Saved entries
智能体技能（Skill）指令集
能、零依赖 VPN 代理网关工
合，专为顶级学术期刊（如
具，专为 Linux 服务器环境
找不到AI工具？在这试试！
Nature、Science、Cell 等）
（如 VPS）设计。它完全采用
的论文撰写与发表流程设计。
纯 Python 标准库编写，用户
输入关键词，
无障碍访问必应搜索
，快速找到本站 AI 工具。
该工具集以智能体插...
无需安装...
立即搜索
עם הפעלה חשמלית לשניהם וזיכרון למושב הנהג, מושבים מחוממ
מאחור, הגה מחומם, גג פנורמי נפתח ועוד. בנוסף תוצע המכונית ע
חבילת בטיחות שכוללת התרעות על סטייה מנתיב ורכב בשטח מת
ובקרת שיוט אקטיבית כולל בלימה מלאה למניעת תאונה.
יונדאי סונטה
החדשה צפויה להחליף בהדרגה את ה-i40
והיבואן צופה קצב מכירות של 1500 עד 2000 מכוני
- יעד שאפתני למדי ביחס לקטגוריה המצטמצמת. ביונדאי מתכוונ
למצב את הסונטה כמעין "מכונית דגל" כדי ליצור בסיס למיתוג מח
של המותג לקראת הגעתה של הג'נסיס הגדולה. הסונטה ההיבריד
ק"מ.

ACTIVITY. Which lines of the data contain the string "הסונטה"? Copy each of them.

TASK ANSWER.
למצב את הסונטה כמעין "מכונית דגל" כדי ליצור בסיס למיתוג מח
של המותג לקראת הגעתה של הג'נסיס הגדולה. הסונטה ההיבריד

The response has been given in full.